***** Data extracts *****

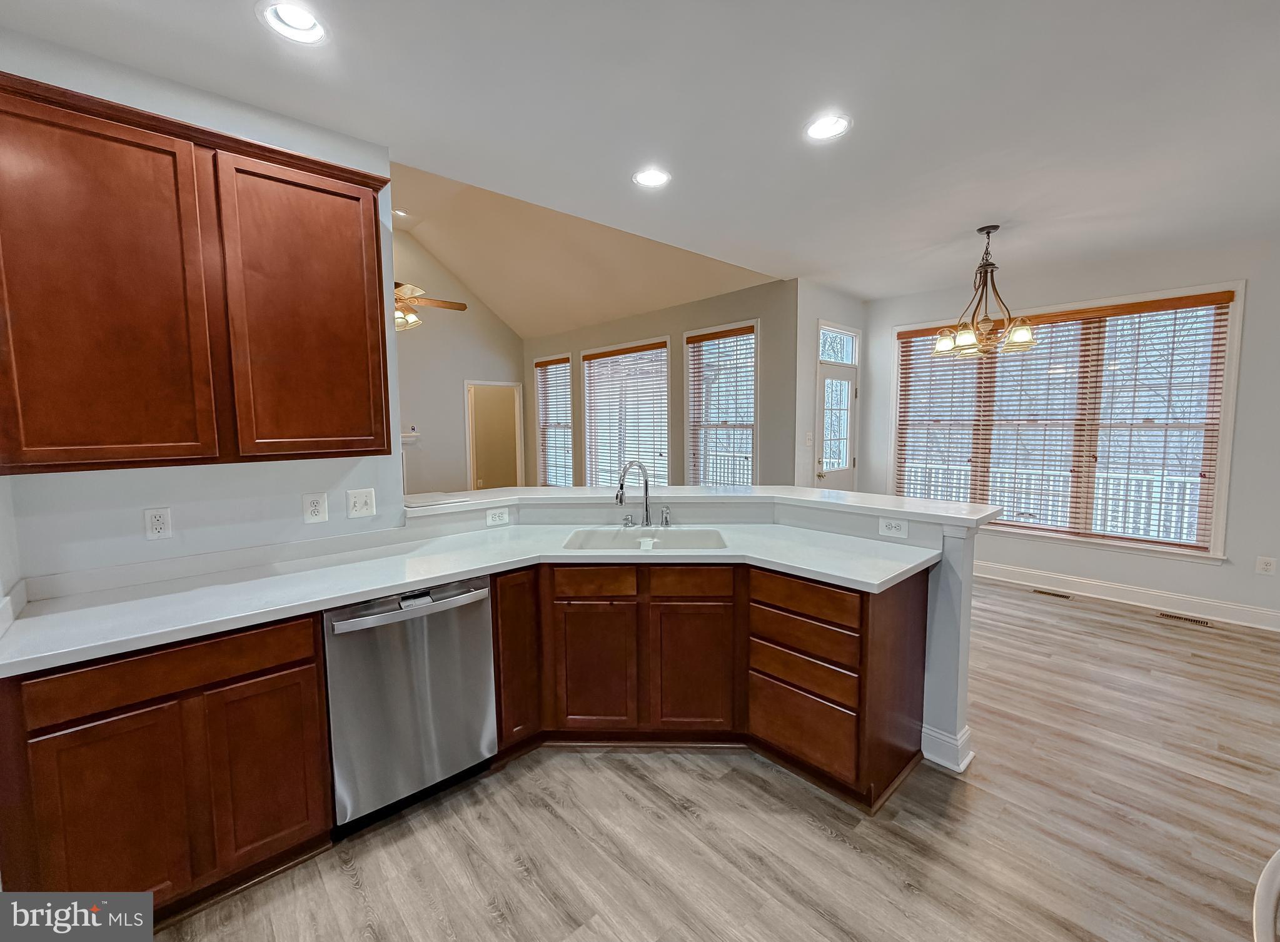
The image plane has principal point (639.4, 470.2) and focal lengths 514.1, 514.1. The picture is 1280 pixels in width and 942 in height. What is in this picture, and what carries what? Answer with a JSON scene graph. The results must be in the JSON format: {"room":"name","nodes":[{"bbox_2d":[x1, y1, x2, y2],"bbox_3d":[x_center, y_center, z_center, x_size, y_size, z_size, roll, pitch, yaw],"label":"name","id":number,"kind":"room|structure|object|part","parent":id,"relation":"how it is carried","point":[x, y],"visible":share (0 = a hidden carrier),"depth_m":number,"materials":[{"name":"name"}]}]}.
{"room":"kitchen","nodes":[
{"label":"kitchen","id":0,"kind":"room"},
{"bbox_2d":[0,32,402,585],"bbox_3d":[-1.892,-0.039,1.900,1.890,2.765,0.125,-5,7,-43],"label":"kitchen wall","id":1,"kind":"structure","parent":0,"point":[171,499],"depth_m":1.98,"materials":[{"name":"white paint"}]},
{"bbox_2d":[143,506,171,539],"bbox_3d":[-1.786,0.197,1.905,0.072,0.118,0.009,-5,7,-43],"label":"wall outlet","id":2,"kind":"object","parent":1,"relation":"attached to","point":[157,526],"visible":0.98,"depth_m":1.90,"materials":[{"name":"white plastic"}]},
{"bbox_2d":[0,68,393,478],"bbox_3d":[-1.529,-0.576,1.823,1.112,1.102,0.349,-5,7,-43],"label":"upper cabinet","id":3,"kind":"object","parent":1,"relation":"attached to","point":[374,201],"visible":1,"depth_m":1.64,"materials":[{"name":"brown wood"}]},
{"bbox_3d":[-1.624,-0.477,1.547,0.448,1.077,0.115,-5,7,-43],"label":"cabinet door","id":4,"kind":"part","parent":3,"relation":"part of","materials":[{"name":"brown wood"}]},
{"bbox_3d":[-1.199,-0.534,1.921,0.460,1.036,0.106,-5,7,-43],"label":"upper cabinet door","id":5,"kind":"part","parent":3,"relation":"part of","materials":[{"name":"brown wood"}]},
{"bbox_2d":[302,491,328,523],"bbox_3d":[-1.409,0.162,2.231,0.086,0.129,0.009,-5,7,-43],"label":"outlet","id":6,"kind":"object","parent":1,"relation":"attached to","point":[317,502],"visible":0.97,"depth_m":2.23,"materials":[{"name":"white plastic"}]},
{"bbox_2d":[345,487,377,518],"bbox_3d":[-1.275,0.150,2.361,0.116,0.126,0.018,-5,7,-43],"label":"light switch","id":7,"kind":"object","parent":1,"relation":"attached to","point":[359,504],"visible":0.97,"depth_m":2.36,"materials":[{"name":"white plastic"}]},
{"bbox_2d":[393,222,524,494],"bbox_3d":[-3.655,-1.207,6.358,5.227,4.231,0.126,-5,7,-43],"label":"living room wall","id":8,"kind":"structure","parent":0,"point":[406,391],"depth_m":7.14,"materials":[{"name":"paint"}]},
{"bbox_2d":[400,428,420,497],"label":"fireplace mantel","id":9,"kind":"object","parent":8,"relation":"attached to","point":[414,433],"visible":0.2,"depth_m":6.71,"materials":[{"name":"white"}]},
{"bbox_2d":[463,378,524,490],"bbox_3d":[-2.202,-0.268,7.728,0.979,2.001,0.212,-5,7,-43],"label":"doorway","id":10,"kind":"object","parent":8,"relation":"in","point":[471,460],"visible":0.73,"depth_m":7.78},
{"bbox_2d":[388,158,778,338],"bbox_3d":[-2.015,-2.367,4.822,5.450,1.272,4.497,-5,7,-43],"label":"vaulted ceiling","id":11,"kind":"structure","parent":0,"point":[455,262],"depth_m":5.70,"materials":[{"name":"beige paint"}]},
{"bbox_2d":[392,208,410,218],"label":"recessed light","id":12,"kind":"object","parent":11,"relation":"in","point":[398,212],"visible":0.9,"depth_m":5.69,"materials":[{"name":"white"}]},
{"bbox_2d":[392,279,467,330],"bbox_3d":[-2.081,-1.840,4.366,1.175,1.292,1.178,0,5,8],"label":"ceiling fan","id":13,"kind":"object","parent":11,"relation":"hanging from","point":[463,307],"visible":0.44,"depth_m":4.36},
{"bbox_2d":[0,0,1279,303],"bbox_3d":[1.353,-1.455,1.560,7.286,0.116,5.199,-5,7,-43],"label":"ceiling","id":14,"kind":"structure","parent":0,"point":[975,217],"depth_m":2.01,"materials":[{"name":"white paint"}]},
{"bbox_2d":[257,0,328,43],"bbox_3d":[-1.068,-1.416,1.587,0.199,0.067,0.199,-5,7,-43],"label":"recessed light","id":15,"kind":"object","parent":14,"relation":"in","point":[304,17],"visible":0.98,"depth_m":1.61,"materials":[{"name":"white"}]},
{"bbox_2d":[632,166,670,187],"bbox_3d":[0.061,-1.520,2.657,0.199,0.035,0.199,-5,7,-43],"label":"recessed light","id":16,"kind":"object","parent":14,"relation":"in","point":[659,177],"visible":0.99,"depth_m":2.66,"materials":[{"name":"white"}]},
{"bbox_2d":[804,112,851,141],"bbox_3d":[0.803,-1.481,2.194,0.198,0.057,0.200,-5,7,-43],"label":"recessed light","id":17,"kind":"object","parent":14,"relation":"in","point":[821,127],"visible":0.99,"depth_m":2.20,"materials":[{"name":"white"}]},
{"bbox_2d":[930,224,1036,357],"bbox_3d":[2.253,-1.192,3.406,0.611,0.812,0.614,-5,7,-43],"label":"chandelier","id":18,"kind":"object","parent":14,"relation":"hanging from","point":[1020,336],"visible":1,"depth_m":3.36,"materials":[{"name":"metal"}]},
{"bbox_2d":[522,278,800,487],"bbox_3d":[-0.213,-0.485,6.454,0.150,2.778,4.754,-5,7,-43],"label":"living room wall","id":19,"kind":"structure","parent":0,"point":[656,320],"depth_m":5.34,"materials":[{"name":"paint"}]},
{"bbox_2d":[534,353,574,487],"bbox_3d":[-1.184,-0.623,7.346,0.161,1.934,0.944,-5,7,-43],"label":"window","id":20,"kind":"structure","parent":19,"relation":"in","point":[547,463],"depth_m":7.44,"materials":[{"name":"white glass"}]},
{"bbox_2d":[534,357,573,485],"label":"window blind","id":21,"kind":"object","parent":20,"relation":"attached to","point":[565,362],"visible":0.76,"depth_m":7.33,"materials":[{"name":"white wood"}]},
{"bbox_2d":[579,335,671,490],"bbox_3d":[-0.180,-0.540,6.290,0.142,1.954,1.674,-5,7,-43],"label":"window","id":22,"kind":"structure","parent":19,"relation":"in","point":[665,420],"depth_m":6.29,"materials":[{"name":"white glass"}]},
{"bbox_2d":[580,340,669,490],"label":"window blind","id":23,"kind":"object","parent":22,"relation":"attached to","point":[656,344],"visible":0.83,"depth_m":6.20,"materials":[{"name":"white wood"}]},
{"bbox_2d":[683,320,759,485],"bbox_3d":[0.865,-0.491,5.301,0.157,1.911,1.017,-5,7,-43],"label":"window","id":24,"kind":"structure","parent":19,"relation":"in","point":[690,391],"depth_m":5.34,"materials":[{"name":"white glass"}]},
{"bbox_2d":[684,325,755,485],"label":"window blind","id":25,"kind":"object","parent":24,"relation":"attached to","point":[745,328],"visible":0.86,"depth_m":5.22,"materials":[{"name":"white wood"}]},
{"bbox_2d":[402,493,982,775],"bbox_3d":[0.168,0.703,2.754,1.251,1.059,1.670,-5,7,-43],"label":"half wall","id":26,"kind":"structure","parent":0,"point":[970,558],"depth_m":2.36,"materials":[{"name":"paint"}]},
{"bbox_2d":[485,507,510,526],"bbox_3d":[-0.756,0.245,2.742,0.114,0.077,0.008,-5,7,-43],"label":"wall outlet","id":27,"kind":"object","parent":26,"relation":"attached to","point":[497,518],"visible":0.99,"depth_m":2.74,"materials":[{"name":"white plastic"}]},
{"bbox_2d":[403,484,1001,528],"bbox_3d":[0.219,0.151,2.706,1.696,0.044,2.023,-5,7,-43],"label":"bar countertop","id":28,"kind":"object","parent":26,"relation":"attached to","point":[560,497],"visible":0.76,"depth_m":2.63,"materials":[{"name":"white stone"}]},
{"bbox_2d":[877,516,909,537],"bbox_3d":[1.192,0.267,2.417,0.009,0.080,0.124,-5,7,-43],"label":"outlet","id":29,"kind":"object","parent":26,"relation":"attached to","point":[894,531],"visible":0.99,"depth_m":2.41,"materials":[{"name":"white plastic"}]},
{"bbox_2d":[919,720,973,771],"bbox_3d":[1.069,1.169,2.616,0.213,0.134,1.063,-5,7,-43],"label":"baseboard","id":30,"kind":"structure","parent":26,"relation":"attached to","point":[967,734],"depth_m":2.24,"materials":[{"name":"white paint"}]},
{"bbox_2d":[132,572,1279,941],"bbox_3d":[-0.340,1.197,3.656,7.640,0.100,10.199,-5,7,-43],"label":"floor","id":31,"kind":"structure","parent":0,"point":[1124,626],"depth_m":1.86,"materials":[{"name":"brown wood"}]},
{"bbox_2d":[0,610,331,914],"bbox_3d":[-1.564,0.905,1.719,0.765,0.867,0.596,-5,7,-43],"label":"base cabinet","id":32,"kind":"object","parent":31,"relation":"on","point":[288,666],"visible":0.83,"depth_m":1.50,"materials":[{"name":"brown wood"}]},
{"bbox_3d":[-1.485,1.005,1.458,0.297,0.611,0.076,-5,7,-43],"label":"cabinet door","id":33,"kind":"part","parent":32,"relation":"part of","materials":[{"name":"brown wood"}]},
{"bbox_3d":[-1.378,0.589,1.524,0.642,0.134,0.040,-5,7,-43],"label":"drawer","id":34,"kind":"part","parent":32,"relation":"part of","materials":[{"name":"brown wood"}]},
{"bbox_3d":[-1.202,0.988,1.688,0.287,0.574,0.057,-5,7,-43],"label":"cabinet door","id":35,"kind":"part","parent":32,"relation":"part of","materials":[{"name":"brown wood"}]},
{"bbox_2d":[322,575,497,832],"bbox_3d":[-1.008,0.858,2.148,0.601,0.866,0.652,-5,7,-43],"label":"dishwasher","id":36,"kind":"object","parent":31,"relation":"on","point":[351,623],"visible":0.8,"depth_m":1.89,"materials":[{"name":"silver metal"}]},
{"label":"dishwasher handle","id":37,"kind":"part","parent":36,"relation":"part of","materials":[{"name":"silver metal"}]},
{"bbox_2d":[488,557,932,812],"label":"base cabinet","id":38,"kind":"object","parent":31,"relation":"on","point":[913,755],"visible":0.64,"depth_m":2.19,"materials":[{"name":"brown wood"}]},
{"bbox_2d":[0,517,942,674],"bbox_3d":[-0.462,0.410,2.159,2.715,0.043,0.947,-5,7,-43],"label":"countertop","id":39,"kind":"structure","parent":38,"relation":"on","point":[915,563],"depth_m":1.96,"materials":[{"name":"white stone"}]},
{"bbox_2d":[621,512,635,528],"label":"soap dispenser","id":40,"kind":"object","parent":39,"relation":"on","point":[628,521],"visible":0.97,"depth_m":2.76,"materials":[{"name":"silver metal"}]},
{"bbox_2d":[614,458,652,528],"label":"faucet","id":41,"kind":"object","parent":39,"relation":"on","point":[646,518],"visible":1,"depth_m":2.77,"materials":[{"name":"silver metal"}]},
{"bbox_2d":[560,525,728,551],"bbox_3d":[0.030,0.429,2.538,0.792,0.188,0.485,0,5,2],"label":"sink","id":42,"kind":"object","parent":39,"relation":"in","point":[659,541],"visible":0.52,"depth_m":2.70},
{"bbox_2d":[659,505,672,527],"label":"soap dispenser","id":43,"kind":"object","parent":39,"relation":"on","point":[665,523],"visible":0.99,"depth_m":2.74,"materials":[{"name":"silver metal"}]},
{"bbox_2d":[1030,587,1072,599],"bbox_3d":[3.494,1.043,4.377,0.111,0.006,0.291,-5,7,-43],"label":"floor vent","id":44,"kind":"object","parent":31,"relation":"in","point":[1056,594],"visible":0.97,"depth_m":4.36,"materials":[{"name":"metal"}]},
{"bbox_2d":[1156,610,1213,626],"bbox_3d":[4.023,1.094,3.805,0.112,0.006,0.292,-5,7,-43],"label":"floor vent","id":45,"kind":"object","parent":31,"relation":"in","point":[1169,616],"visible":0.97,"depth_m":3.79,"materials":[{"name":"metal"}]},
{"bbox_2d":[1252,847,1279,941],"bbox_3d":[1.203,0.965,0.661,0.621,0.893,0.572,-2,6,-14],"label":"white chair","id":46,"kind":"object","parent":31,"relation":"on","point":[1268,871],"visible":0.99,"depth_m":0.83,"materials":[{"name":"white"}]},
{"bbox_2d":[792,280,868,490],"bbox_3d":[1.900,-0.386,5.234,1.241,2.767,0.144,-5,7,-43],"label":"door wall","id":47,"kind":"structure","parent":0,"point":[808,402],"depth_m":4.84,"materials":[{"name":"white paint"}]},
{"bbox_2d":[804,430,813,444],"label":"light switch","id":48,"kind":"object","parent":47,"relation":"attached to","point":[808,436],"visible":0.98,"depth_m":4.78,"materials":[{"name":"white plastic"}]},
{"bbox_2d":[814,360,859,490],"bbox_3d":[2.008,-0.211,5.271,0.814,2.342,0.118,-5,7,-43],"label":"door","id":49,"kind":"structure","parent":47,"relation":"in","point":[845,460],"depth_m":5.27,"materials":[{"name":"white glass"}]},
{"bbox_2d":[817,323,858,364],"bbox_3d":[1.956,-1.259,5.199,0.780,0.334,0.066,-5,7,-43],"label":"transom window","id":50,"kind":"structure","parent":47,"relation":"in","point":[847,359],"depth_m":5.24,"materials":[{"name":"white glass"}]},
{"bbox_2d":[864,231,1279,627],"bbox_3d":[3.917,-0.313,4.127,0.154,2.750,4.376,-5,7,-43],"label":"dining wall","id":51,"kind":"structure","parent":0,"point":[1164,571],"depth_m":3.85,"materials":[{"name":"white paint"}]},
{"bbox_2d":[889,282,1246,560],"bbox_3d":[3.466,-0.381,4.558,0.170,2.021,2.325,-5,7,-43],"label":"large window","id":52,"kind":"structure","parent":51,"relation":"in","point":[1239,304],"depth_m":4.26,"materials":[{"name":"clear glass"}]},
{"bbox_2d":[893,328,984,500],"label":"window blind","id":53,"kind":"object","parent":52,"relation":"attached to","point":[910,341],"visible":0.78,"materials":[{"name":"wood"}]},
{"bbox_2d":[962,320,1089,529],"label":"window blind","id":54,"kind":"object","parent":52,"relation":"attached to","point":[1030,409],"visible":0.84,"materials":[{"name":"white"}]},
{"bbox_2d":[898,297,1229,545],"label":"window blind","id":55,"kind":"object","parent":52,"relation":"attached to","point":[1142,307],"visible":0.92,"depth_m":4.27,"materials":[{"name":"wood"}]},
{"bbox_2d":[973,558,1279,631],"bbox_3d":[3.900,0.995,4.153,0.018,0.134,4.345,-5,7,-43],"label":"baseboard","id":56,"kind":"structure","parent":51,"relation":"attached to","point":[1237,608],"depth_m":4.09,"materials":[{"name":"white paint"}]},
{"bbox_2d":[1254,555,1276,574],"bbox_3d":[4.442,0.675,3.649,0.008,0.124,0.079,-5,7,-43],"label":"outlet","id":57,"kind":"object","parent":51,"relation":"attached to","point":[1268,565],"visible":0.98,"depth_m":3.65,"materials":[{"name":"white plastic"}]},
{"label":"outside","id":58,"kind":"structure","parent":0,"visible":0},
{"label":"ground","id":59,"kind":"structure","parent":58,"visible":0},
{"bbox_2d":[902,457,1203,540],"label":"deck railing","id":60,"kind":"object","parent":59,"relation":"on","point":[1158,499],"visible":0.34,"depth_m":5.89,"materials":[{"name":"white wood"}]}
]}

*****

_What is needed_
Find the word "kitchen" in the entries above. Copy every line that has it.

_Output of the task_
{"room":"kitchen","nodes":[
{"label":"kitchen","id":0,"kind":"room"},
{"bbox_2d":[0,32,402,585],"bbox_3d":[-1.892,-0.039,1.900,1.890,2.765,0.125,-5,7,-43],"label":"kitchen wall","id":1,"kind":"structure","parent":0,"point":[171,499],"depth_m":1.98,"materials":[{"name":"white paint"}]},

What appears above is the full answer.